Complementos personalizados
DE DONDE yo vengo, los pies tenían la consideración de un par de cadáveres. De ahí que los zapatos se parecieran tanto a los ataúdes. Y no a los ataúdes acolchados por cierto, sino a los féretros más ásperos. Cuando te descalzabas, al llegar la noche, los dos cadáveres estaban pálidos como el papel. Pobres. El miedo tan común a que se le caigan a uno los zapatos cuando monta en el telesilla, por ejemplo, es en realidad el miedo a que los pies se desprendan de los tobillos como una rama podrida de un árbol. No por capricho, cuando a alguien le huelen estas extremidades, se suele decir que huele a muerto. Comprenderán muy bien estas palabras quienes vivieron una época en la que para comprarse unos zapatos había que hacer enormes sacrificios económicos.
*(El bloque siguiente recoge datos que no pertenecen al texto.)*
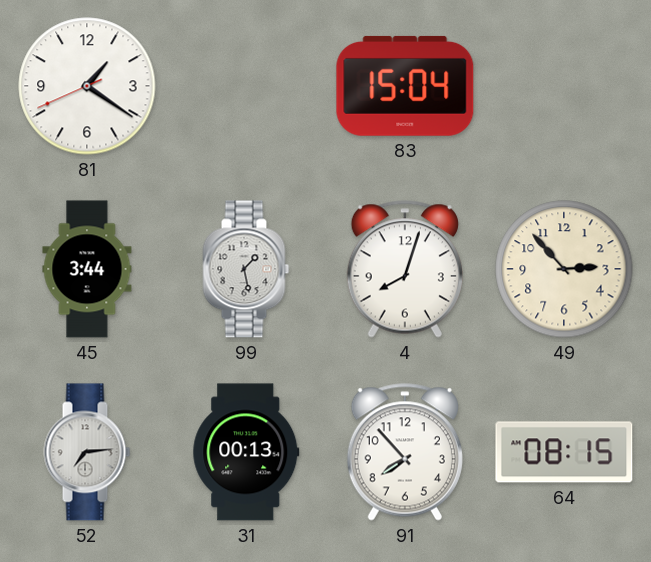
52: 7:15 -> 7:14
Una época en la que los agujeros de la suela se cubrían con pedazos de cartón; en la que había incluso zapatos de cartón piedra que se arruinaban con la lluvia.
¿Cómo no sorprenderse, pues, ante una tienda de zapatos que parece una joyería? ¿Están o no tratados como diamantes? Quienes no hemos pisado nunca una joyería, tendríamos dificultades también para entrar en el establecimiento de la foto, donde, según he leído, fabrican zapatos personalizados, como si los difuntos tuvieran personalidad. Quizá la tengan, pero hay épocas en las que la personalidad pedestre es un lujo. Lo fue en la que recordaba en las primeras líneas y seguramente también en la actual. Sorprende, en fin, que el esplendor que se respira aquí conviva con las dificultades de las economías domésticas. Otra muestra más de la desigualdad rampante.